▸ WORK ITEM
Report how many lines below contain the word "County", and give only that number.

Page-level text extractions
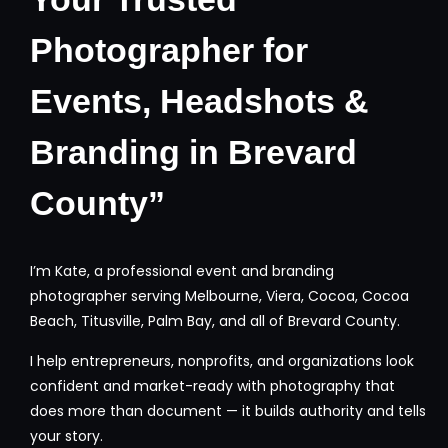
Photographer for
Events, Headshots &
Branding in Brevard
County”
I’m Kate, a professional event and branding
photographer serving Melbourne, Viera, Cocoa, Cocoa
Beach, Titusville, Palm Bay, and all of Brevard County.
I help entrepreneurs, nonprofits, and organizations look
confident and market-ready with photography that
does more than document — it builds authority and tells
your story.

▸ SOLUTION
2